U.K.'s Brexit Campaign Loses Bid to Sue Elections Watchdog

(Bloomberg) -- As the U.K. Parliament braces for Tuesday’s historic Brexit vote, a very different battle over the EU referendum was being fought in a courtroom just over a mile across town.

Vote Leave, the official pro-Brexit campaign from the 2016 poll, lost a bid to sue the Electoral Commission, which said in a July report that the group broke electoral law. The commission fined Vote Leave and referred the issue to the Metropolitan Police.

Vote Leave wanted to challenge the watchdog’s decision to publish the July report, saying it published it and “embarked on publicity” about it without permission, its court filings say. Judge Jonathan Swift said in court Tuesday that he was refusing Vote Leave’s application for permission to bring the case.

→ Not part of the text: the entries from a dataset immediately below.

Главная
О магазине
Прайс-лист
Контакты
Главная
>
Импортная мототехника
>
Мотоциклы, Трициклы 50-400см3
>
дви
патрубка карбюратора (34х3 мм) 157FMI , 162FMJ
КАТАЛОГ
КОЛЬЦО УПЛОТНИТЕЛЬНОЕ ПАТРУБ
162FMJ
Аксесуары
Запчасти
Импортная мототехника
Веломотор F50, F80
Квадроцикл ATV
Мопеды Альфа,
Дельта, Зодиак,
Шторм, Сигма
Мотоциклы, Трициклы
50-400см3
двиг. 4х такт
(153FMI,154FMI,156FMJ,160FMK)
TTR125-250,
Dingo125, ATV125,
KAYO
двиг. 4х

The group denies wrongdoing in relation to the watchdog’s findings, and is continuing with a separate appeal against its report, a Vote Leave spokesman said outside court. “We regret” Tuesday’s verdict but “the majority of the things we’re complaining about here will be able to be brought into that appeal,” he said.

“Having previously questioned our right to carry out an investigation, Vote Leave is now arguing that we had no right to issue a public report into our findings,” a spokeswoman for the regulator said ahead of the hearing. “It is vital, not only that we have the freedom to investigate breaches, but that we operate in a transparent fashion and share the findings of our investigations publicly.”

The case centers on a report into what the watchdog describes as a “common plan” between Vote Leave and BeLeave, another pro-Brexit group. BeLeave spent more than 675,000 pounds ($868,000) on work from data firm Aggregate IQ, the Electoral Commission said, helping push Vote Leave over the 7 million-pound spending cap for the vote.

Darren Grimes, BeLeave’s founder, said his group denied any wrongdoing.

The Electoral Commission has separately been criticized for its dealings with the campaign. It misinterpreted EU referendum spending rules when considering payments made by the Vote Leave campaign ahead of the Brexit referendum, a London court ruled in September.